-- What is required --
Express the lines below as a JSON list of strings, one string per line, and leave out blank lines. Omit the pictures from your answer.

-- Supplied data --
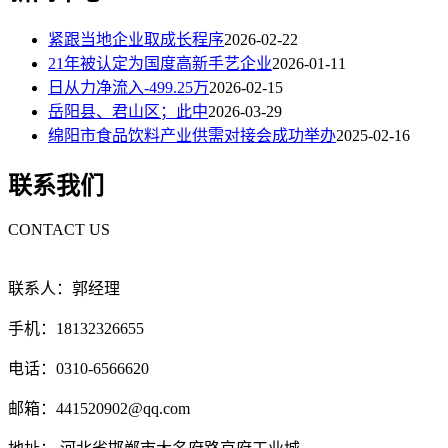
紧跟当地企业取成长程序
2026-02-22
21年被认定为国度高新手艺企业
2026-01-11
日从力净流入-499.25万
2026-02-15
岳阳县、君山区；此中
2026-03-29
绵阳市食品饮料产业供需对接会成功举办
2025-02-16
联系我们
CONTACT US
联系人：郭经理
手机：18132326655
电话：0310-6566620
邮箱：441520902@qq.com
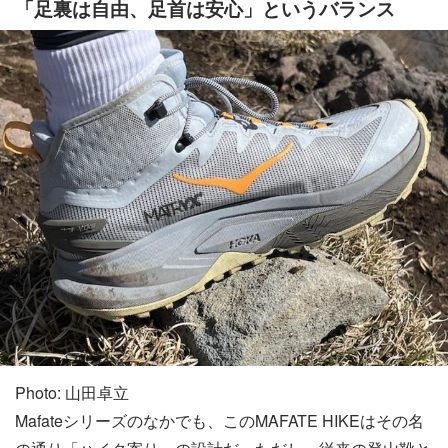
「足裏は自由、足首は安心」というバランス
Photo: 山田卓立
Mafateシリーズのなかでも、このMAFATE HIKEはその名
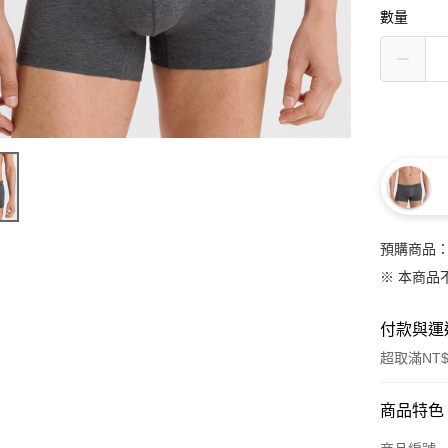
數量
預購商品：
※ 本商品
付款與運
超取滿NT$
付款方式
商品特色
信用卡一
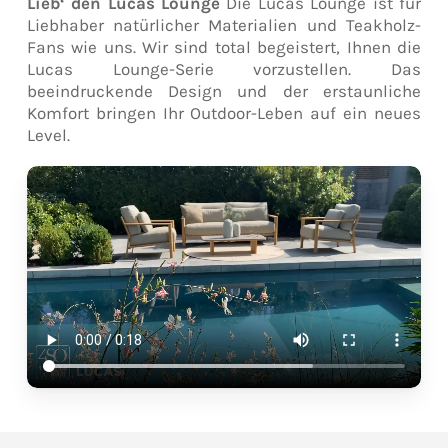
Lieb‘ den Lucas Lounge
Die Lucas Lounge ist für
Liebhaber natürlicher Materialien und Teakholz-
Fans wie uns. Wir sind total begeistert, Ihnen die
Lucas Lounge-Serie vorzustellen. Das
beeindruckende Design und der erstaunliche
Komfort bringen Ihr Outdoor-Leben auf ein neues
Level.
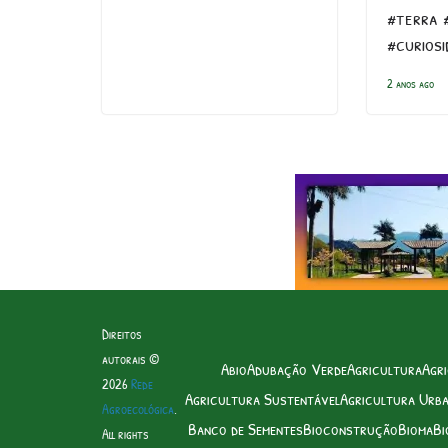
#terra 
#curiosi
2 anos ago
Direitos
autorais ©
Abio
Adubação Verde
Agricultura
Agri
2026
Rede
Agricultura Sustentável
Agricultura Urb
Agroecológica
.
Banco de Sementes
Bioconstrução
Bioma
Bi
All rights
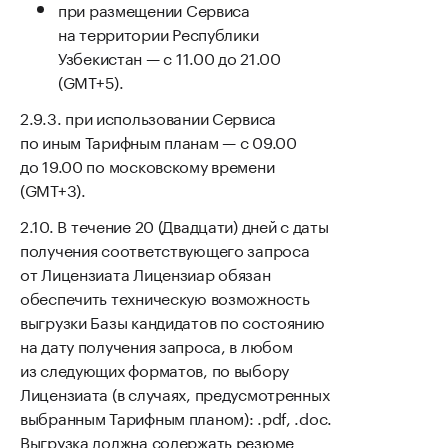
при размещении Сервиса
на территории Республики
Узбекистан — с 11.00 до 21.00
(GMT+5).
при использовании Сервиса
по иным Тарифным планам — с 09.00
до 19.00 по московскому времени
(GMT+3).
В течение 20 (Двадцати) дней с даты
получения соответствующего запроса
от Лицензиата Лицензиар обязан
обеспечить техническую возможность
выгрузки Базы кандидатов по состоянию
на дату получения запроса, в любом
из следующих форматов, по выбору
Лицензиата (в случаях, предусмотренных
выбранным Тарифным планом): .pdf, .doc.
Выгрузка должна содержать резюме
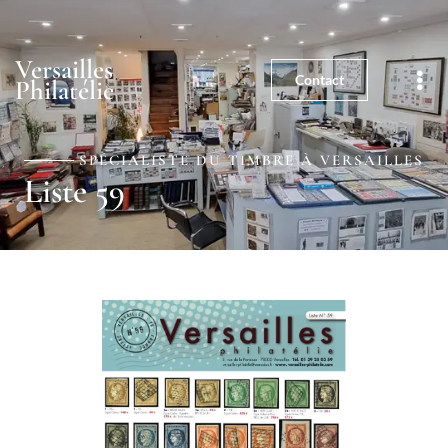
01 39 25 03 59
5, rue de la Paroisse - 78000
Versailles
Versailles
Contact
Philatélie
SPÉCIALISTE DU TIMBRE À VERSAILLES
Liste 59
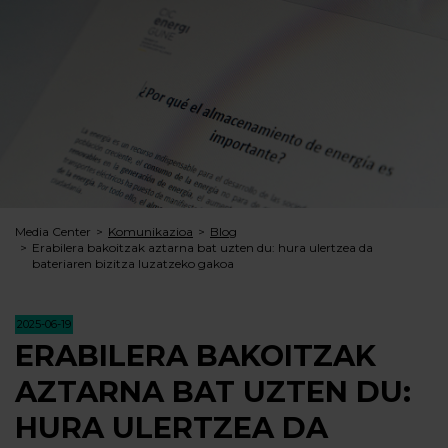
Media Center
Komunikazioa
Blog
Erabilera bakoitzak aztarna bat uzten du: hura ulertzea da
bateriaren bizitza luzatzeko gakoa
2025-06-19
ERABILERA BAKOITZAK
AZTARNA BAT UZTEN DU:
HURA ULERTZEA DA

-- Answer for this exercise --
[
  "紧跟当地企业取成长程序",
  "2026-02-22",
  "21年被认定为国度高新手艺企业",
  "2026-01-11",
  "日从力净流入-499.25万",
  "2026-02-15",
  "岳阳县、君山区；此中",
  "2026-03-29",
  "绵阳市食品饮料产业供需对接会成功举办",
  "2025-02-16",
  "联系我们",
  "CONTACT US",
  "联系人：郭经理",
  "手机：18132326655",
  "电话：0310-6566620",
  "邮箱：441520902@qq.com",
  "「足裏は自由、足首は安心」というバランス",
  "Photo: 山田卓立",
  "Mafateシリーズのなかでも、このMAFATE HIKEはその名",
  "數量",
  "預購商品：",
  "※ 本商品",
  "付款與運",
  "超取滿NT$",
  "付款方式",
  "商品特色",
  "信用卡一",
  "Lieb‘ den Lucas Lounge",
  "Die Lucas Lounge ist für",
  "Liebhaber natürlicher Materialien und Teakholz-",
  "Fans wie uns. Wir sind total begeistert, Ihnen die",
  "Lucas Lounge-Serie vorzustellen. Das",
  "beeindruckende Design und der erstaunliche",
  "Komfort bringen Ihr Outdoor-Leben auf ein neues",
  "Level.",
  "#terra ",
  "#curiosi",
  "2 anos ago",
  "Direitos",
  "autorais ©",
  "Abio",
  "Adubação Verde",
  "Agricultura",
  "Agri",
  "2026",
  "Rede",
  "Agricultura Sustentável",
  "Agricultura Urb",
  "Agroecológica",
  ".",
  "Banco de Sementes",
  "Bioconstrução",
  "Bioma",
  "Bi",
  "All rights",
  "при размещении Сервиса",
  "на территории Республики",
  "Узбекистан — с 11.00 до 21.00",
  "(GMT+5).",
  "при использовании Сервиса",
  "по иным Тарифным планам — с 09.00",
  "до 19.00 по московскому времени",
  "(GMT+3).",
  "В течение 20 (Двадцати) дней с даты",
  "получения соответствующего запроса",
  "от Лицензиата Лицензиар обязан",
  "обеспечить техническую возможность",
  "выгрузки Базы кандидатов по состоянию",
  "на дату получения запроса, в любом",
  "из следующих форматов, по выбору",
  "Лицензиата (в случаях, предусмотренных",
  "выбранным Тарифным планом): .pdf, .doc.",
  "Выгрузка должна содержать резюме",
  "01 39 25 03 59",
  "5, rue de la Paroisse - 78000",
  "Versailles",
  "Versailles",
  "Contact",
  "Philatélie",
  "SPÉCIALISTE DU TIMBRE À VERSAILLES",
  "Liste 59",
  "Media Center",
  "Komunikazioa",
  "Blog",
  "Erabilera bakoitzak aztarna bat uzten du: hura ulertzea da",
  "bateriaren bizitza luzatzeko gakoa",
  "2025-06-19",
  "ERABILERA BAKOITZAK",
  "AZTARNA BAT UZTEN DU:",
  "HURA ULERTZEA DA"
]